Сильный спазм прокатился по горлу рассказчицы, и, с трудом совладав со своими эмоциями, сдавленным голосом она продолжила:
— Единственное, о чем я попросила ее — это о возможности проводить ее до озера, где они договорились встретиться с этим учителем. Сонечка разрешила. Выбрались мы из окошка в непроглядную тьму. Сестренка шла впереди. На ней тогда были белый длинный сарафанчик. Она, как фонарик светилась, и от этого света мне было не так страшно.
До озера мы дошли быстро. И там мне стало еще страшнее. Вода отливала металлом. Казалось, плюхнись туда, и разобьешься о ее поверхность до смерти. Тогда еще полнолуние было. И луна смотрела из озера прямо на нас.

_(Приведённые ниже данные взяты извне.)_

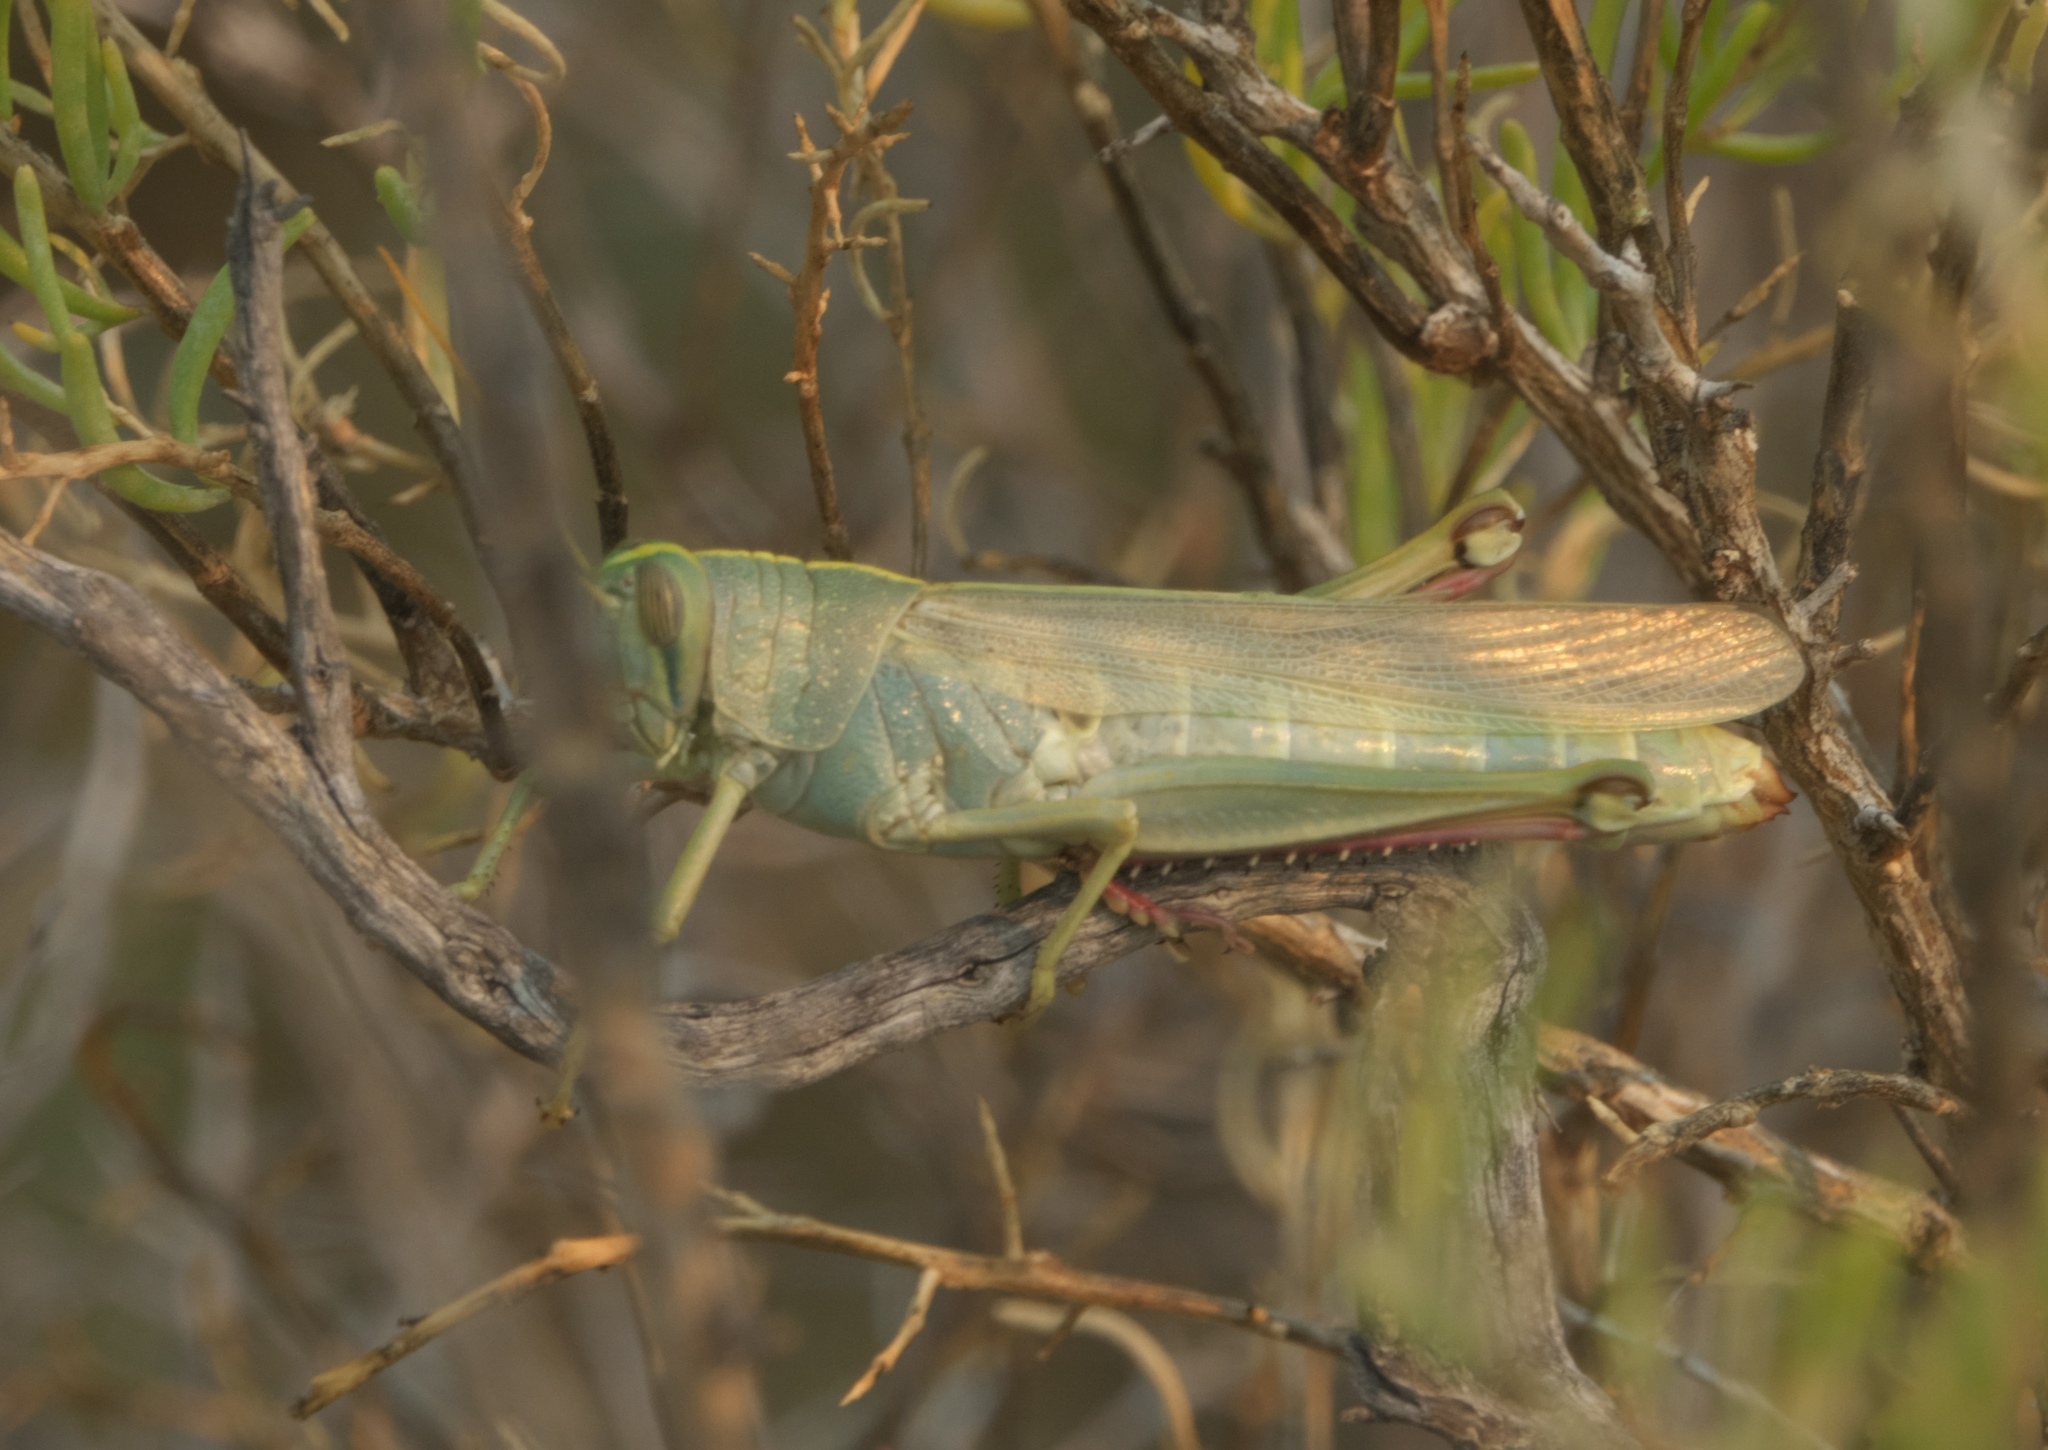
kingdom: Animalia
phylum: Arthropoda
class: Insecta
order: Orthoptera
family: Acrididae
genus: Schistocerca
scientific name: Schistocerca lineata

Тут на меня столбняк и напал. Вроде все чувствую, все вижу, а пошевелиться, сказать чего — не могу. Язык словно к небу присох, а руки-ноги свинцом налились. Соня зовет меня, руки ко мне свои белые тянет, обнять на прощание хочет, а я словно в камень превратилась. Только мурашки по спине бегают, туда-сюда, туда-сюда.
Смотрю, и с ней начинает что-то странное происходить. Сначала она на землю упала, и корчиться начала в страшных судорогах. Извивается вся, кричит, одежду на себе рвет. Потом вдруг, будто отпустило ее. На колени Соня встала и смотрит куда-то за меня. И глаза ее все шире и шире от страха становятся, будто лешего она там увидела.
— Что вы со мной делаете? — хриплым, не своим голосом спросила она.